Seismic stability of reinforced slopes: Failure mechanisms and displacements

Failure mechanisms of reinforced slopes with different seismic resistance capacities were examined, based on the results of tilting table tests previously reported by the authors. Three seismic resistance levels for slopes reinforced using various reinforcement materials and facing rigidities were identified, based on various ultimate tilting angles and modes of wall deformation. It was found that a high reinforcement interface friction angle (δ_r = 30°) is a prerequisite for attaining the highest level of seismic resistance with an ultimate tilting angle, θ_f ≥ 20° (or a critical seismic coefficient, k_hc ≥ 0.36).

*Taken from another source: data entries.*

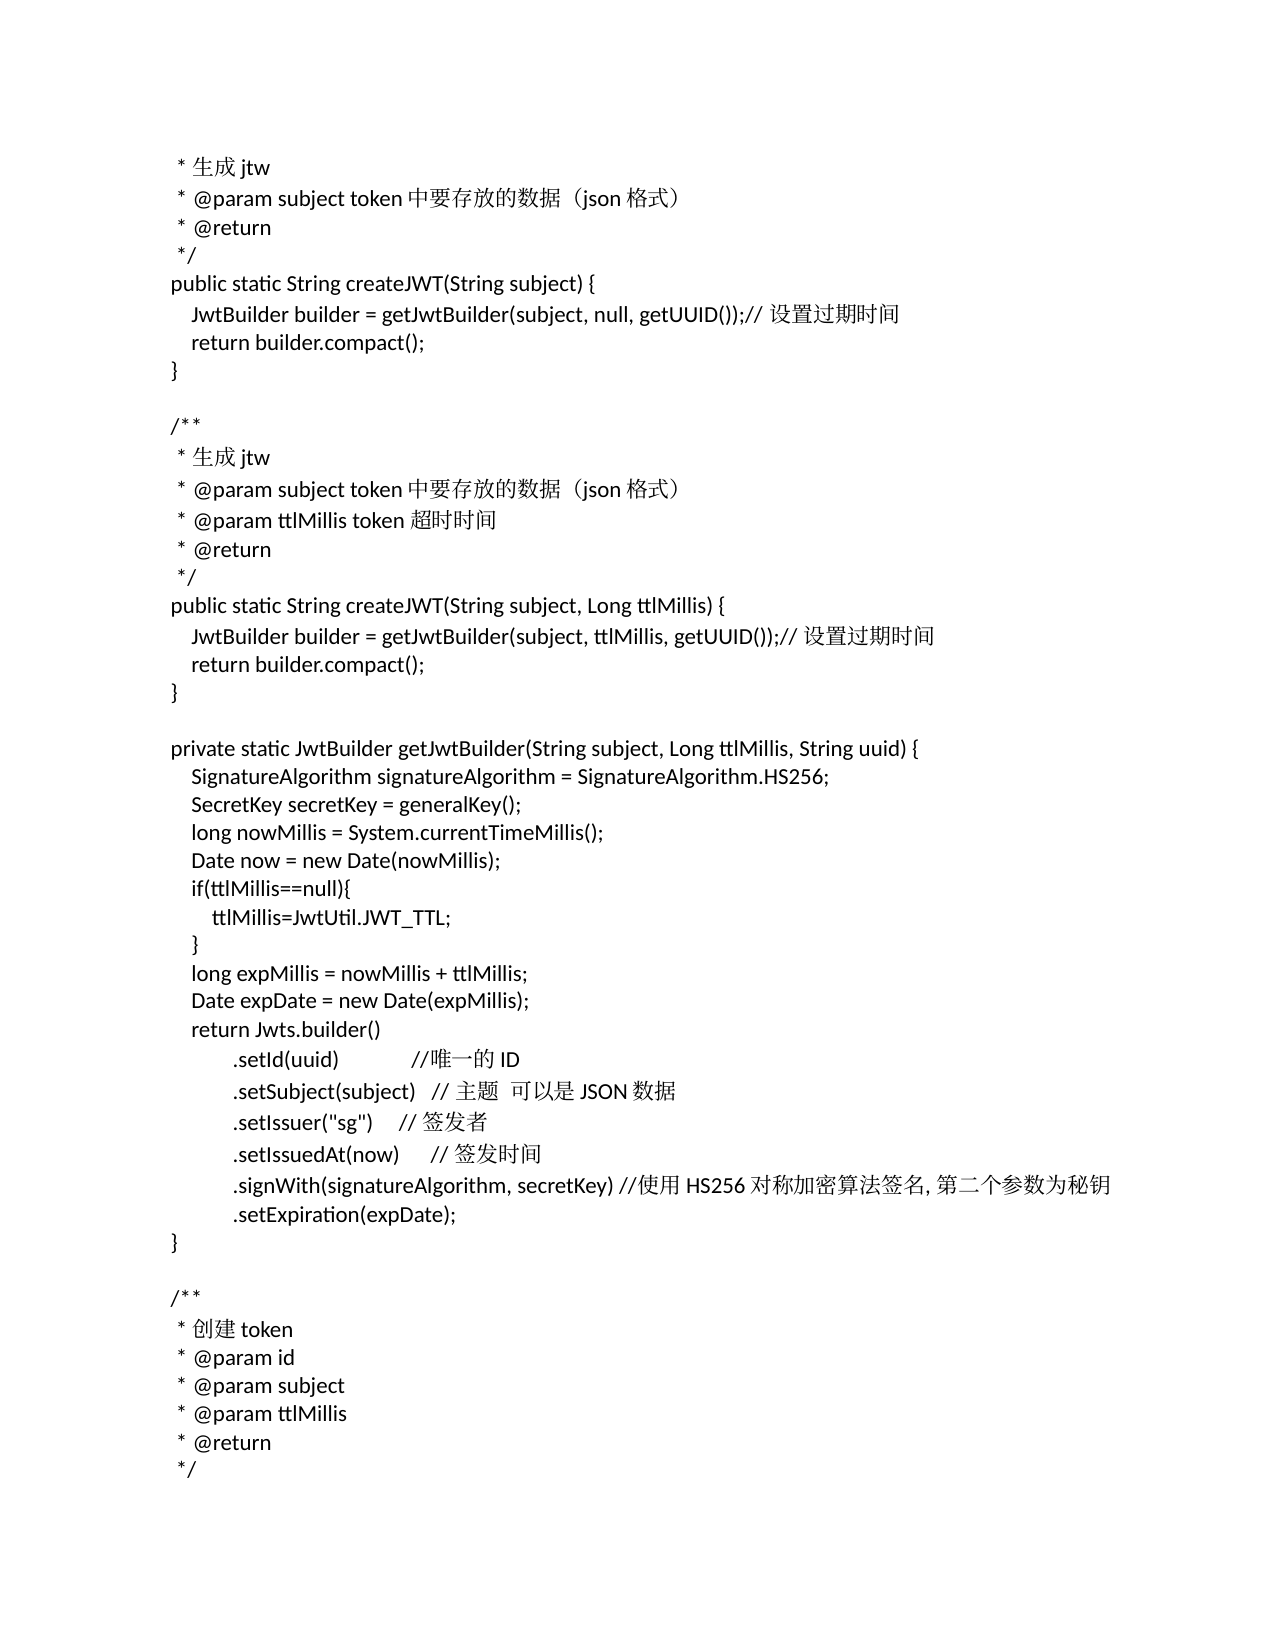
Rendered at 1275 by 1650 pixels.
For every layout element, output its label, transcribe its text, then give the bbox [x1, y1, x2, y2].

text * @return [150, 535, 1125, 563]
text return builder.compact(); [150, 650, 1125, 678]
text * 创建token [150, 1312, 1125, 1343]
text return Jwts.builder() [150, 1015, 1125, 1043]
text Date now = new Date(nowMillis); [150, 847, 1125, 874]
text SecretKey secretKey = generalKey(); [150, 791, 1125, 818]
text } [150, 931, 1125, 959]
text * 生成jtw [150, 150, 1125, 181]
text * @return [150, 1428, 1125, 1456]
text * @param subject token中要存放的数据（json格式） [150, 472, 1125, 503]
text .setId(uuid) //唯一的ID [150, 1043, 1125, 1074]
text JwtBuilder builder = getJwtBuilder(subject, null, getUUID());// 设置过期时间 [150, 297, 1125, 328]
text .setIssuer("sg") // 签发者 [150, 1106, 1125, 1137]
text ttlMillis=JwtUtil.JWT_TTL; [150, 903, 1125, 931]
text long nowMillis = System.currentTimeMillis(); [150, 818, 1125, 847]
text .signWith(signatureAlgorithm, secretKey) //使用HS256对称加密算法签名, 第二个参数为秘钥 [150, 1168, 1125, 1200]
text } [150, 1228, 1125, 1256]
text return builder.compact(); [150, 328, 1125, 356]
text if(ttlMillis==null){ [150, 874, 1125, 903]
text */ [150, 1456, 1125, 1484]
text .setSubject(subject) // 主题 可以是JSON数据 [150, 1074, 1125, 1106]
text * @param ttlMillis token超时时间 [150, 503, 1125, 535]
text Date expDate = new Date(expMillis); [150, 987, 1125, 1015]
text */ [150, 563, 1125, 591]
text } [150, 356, 1125, 384]
text JwtBuilder builder = getJwtBuilder(subject, ttlMillis, getUUID());// 设置过期时间 [150, 619, 1125, 650]
text * @param subject token中要存放的数据（json格式） [150, 181, 1125, 213]
text * @param ttlMillis [150, 1399, 1125, 1428]
text * @return [150, 213, 1125, 241]
text */ [150, 241, 1125, 269]
text private static JwtBuilder getJwtBuilder(String subject, Long ttlMillis, String uuid) { [150, 734, 1125, 762]
text * @param subject [150, 1372, 1125, 1399]
text } [150, 678, 1125, 706]
text * @param id [150, 1343, 1125, 1372]
text * 生成jtw [150, 441, 1125, 472]
text /** [150, 412, 1125, 441]
text public static String createJWT(String subject, Long ttlMillis) { [150, 591, 1125, 619]
text public static String createJWT(String subject) { [150, 269, 1125, 297]
text /** [150, 1284, 1125, 1312]
text .setExpiration(expDate); [150, 1200, 1125, 1228]
text long expMillis = nowMillis + ttlMillis; [150, 959, 1125, 987]
text SignatureAlgorithm signatureAlgorithm = SignatureAlgorithm.HS256; [150, 762, 1125, 791]
text .setIssuedAt(now) // 签发时间 [150, 1137, 1125, 1168]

Reinforcement length and reinforcement stiffness play secondary roles, in the sense that these two factors are optional in attaining the highest level of seismic resistance. When a high tensile stiffness reinforcement was used, base sliding failure associated with maximum slope face deformation over the lower third of the slope occurred for slopes with a medium or a low seismic resistance level. Therefore, for a slope reinforced using a high tensile stiffness reinforcement, a maximum slope deformation in the lower third portion of the slope face may be used to identify a 'less robust' slope with a relatively low seismic resistance capacity. For slopes reinforced with a low tensile stiffness reinforcement, maximum deformation in the lower third of the facing is the dominant mode of deformation, regardless of the seismic resistance level. The bending rigidity of the facing may moderately influence the seismic resistance level when using a reinforcement sheet with a high interface friction angle (δ_r = 30°), but it has no influence on the seismic resistance level when using reinforcement sheets with relatively low surface friction angles of δ_r = 20° and 15°.